*WHAT IS EXPECTED:* Reproduce each line of the rows below verbatim, keeping every character, space, and line break unchanged.

*DATA EXCERPTS:*
────────────────

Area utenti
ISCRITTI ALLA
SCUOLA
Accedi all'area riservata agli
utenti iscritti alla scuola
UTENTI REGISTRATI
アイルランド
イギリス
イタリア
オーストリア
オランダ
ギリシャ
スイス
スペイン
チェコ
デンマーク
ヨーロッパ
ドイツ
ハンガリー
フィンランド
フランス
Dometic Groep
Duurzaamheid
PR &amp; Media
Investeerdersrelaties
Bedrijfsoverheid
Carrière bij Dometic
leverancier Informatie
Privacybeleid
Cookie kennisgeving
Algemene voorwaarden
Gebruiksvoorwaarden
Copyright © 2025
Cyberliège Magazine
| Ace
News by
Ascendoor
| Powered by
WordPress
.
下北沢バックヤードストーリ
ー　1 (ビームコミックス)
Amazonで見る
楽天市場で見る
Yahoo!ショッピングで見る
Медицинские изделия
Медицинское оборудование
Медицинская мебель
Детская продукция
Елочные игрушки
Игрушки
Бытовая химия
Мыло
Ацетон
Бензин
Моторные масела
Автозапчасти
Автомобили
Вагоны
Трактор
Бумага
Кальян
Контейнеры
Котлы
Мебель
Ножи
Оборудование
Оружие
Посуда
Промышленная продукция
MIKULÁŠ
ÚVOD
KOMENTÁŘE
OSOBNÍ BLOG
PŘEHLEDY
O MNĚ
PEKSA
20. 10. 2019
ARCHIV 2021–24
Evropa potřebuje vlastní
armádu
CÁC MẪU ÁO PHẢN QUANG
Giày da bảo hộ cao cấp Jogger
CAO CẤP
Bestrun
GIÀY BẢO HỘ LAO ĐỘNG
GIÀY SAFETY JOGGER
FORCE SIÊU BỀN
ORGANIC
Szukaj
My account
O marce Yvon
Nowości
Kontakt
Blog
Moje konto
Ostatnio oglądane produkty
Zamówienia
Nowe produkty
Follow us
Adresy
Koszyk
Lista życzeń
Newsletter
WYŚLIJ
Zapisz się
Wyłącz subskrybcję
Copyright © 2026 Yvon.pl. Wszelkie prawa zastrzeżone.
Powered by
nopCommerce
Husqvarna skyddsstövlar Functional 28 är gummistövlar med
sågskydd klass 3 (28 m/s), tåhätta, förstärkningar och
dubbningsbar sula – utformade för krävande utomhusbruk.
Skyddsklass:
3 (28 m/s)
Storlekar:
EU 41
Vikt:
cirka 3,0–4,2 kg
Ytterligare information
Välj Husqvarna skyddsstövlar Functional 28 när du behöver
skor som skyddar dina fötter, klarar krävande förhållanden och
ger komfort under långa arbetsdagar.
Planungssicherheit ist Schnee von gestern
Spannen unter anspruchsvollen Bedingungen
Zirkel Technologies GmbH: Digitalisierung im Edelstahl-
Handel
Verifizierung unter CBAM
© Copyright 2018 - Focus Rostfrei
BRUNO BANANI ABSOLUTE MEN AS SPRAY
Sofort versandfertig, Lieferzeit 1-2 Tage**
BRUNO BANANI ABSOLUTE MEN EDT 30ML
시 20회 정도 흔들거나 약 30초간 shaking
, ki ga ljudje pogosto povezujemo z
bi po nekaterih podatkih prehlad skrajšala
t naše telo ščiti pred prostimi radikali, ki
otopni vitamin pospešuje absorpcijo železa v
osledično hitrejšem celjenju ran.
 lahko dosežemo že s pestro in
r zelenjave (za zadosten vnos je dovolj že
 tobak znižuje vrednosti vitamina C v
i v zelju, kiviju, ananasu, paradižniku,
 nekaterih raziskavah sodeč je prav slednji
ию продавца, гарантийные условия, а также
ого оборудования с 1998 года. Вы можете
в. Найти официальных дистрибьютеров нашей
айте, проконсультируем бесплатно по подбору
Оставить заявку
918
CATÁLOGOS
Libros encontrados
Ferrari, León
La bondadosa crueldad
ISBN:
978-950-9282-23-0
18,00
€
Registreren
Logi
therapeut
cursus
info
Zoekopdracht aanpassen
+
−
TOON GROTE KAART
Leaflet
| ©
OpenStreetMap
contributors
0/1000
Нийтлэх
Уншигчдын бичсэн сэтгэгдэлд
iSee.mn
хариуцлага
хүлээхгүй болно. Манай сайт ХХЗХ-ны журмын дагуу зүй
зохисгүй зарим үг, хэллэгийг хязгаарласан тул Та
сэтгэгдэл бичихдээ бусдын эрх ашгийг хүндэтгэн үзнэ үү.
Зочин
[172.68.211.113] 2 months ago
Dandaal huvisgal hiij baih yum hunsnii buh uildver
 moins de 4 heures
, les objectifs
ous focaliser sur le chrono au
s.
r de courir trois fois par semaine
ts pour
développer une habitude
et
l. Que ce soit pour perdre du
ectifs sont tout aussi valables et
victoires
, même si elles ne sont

────────────────

*ANSWER BOX:*
Area utenti
ISCRITTI ALLA
SCUOLA
Accedi all'area riservata agli
utenti iscritti alla scuola
UTENTI REGISTRATI
アイルランド
イギリス
イタリア
オーストリア
オランダ
ギリシャ
スイス
スペイン
チェコ
デンマーク
ヨーロッパ
ドイツ
ハンガリー
フィンランド
フランス
Dometic Groep
Duurzaamheid
PR &amp; Media
Investeerdersrelaties
Bedrijfsoverheid
Carrière bij Dometic
leverancier Informatie
Privacybeleid
Cookie kennisgeving
Algemene voorwaarden
Gebruiksvoorwaarden
Copyright © 2025
Cyberliège Magazine
| Ace
News by
Ascendoor
| Powered by
WordPress
.
下北沢バックヤードストーリ
ー　1 (ビームコミックス)
Amazonで見る
楽天市場で見る
Yahoo!ショッピングで見る
Медицинские изделия
Медицинское оборудование
Медицинская мебель
Детская продукция
Елочные игрушки
Игрушки
Бытовая химия
Мыло
Ацетон
Бензин
Моторные масела
Автозапчасти
Автомобили
Вагоны
Трактор
Бумага
Кальян
Контейнеры
Котлы
Мебель
Ножи
Оборудование
Оружие
Посуда
Промышленная продукция
MIKULÁŠ
ÚVOD
KOMENTÁŘE
OSOBNÍ BLOG
PŘEHLEDY
O MNĚ
PEKSA
20. 10. 2019
ARCHIV 2021–24
Evropa potřebuje vlastní
armádu
CÁC MẪU ÁO PHẢN QUANG
Giày da bảo hộ cao cấp Jogger
CAO CẤP
Bestrun
GIÀY BẢO HỘ LAO ĐỘNG
GIÀY SAFETY JOGGER
FORCE SIÊU BỀN
ORGANIC
Szukaj
My account
O marce Yvon
Nowości
Kontakt
Blog
Moje konto
Ostatnio oglądane produkty
Zamówienia
Nowe produkty
Follow us
Adresy
Koszyk
Lista życzeń
Newsletter
WYŚLIJ
Zapisz się
Wyłącz subskrybcję
Copyright © 2026 Yvon.pl. Wszelkie prawa zastrzeżone.
Powered by
nopCommerce
Husqvarna skyddsstövlar Functional 28 är gummistövlar med
sågskydd klass 3 (28 m/s), tåhätta, förstärkningar och
dubbningsbar sula – utformade för krävande utomhusbruk.
Skyddsklass:
3 (28 m/s)
Storlekar:
EU 41
Vikt:
cirka 3,0–4,2 kg
Ytterligare information
Välj Husqvarna skyddsstövlar Functional 28 när du behöver
skor som skyddar dina fötter, klarar krävande förhållanden och
ger komfort under långa arbetsdagar.
Planungssicherheit ist Schnee von gestern
Spannen unter anspruchsvollen Bedingungen
Zirkel Technologies GmbH: Digitalisierung im Edelstahl-
Handel
Verifizierung unter CBAM
© Copyright 2018 - Focus Rostfrei
BRUNO BANANI ABSOLUTE MEN AS SPRAY
Sofort versandfertig, Lieferzeit 1-2 Tage**
BRUNO BANANI ABSOLUTE MEN EDT 30ML
시 20회 정도 흔들거나 약 30초간 shaking
, ki ga ljudje pogosto povezujemo z
bi po nekaterih podatkih prehlad skrajšala
t naše telo ščiti pred prostimi radikali, ki
otopni vitamin pospešuje absorpcijo železa v
osledično hitrejšem celjenju ran.
 lahko dosežemo že s pestro in
r zelenjave (za zadosten vnos je dovolj že
 tobak znižuje vrednosti vitamina C v
i v zelju, kiviju, ananasu, paradižniku,
 nekaterih raziskavah sodeč je prav slednji
ию продавца, гарантийные условия, а также
ого оборудования с 1998 года. Вы можете
в. Найти официальных дистрибьютеров нашей
айте, проконсультируем бесплатно по подбору
Оставить заявку
918
CATÁLOGOS
Libros encontrados
Ferrari, León
La bondadosa crueldad
ISBN:
978-950-9282-23-0
18,00
€
Registreren
Logi
therapeut
cursus
info
Zoekopdracht aanpassen
+
−
TOON GROTE KAART
Leaflet
| ©
OpenStreetMap
contributors
0/1000
Нийтлэх
Уншигчдын бичсэн сэтгэгдэлд
iSee.mn
хариуцлага
хүлээхгүй болно. Манай сайт ХХЗХ-ны журмын дагуу зүй
зохисгүй зарим үг, хэллэгийг хязгаарласан тул Та
сэтгэгдэл бичихдээ бусдын эрх ашгийг хүндэтгэн үзнэ үү.
Зочин
[172.68.211.113] 2 months ago
Dandaal huvisgal hiij baih yum hunsnii buh uildver
 moins de 4 heures
, les objectifs
ous focaliser sur le chrono au
s.
r de courir trois fois par semaine
ts pour
développer une habitude
et
l. Que ce soit pour perdre du
ectifs sont tout aussi valables et
victoires
, même si elles ne sont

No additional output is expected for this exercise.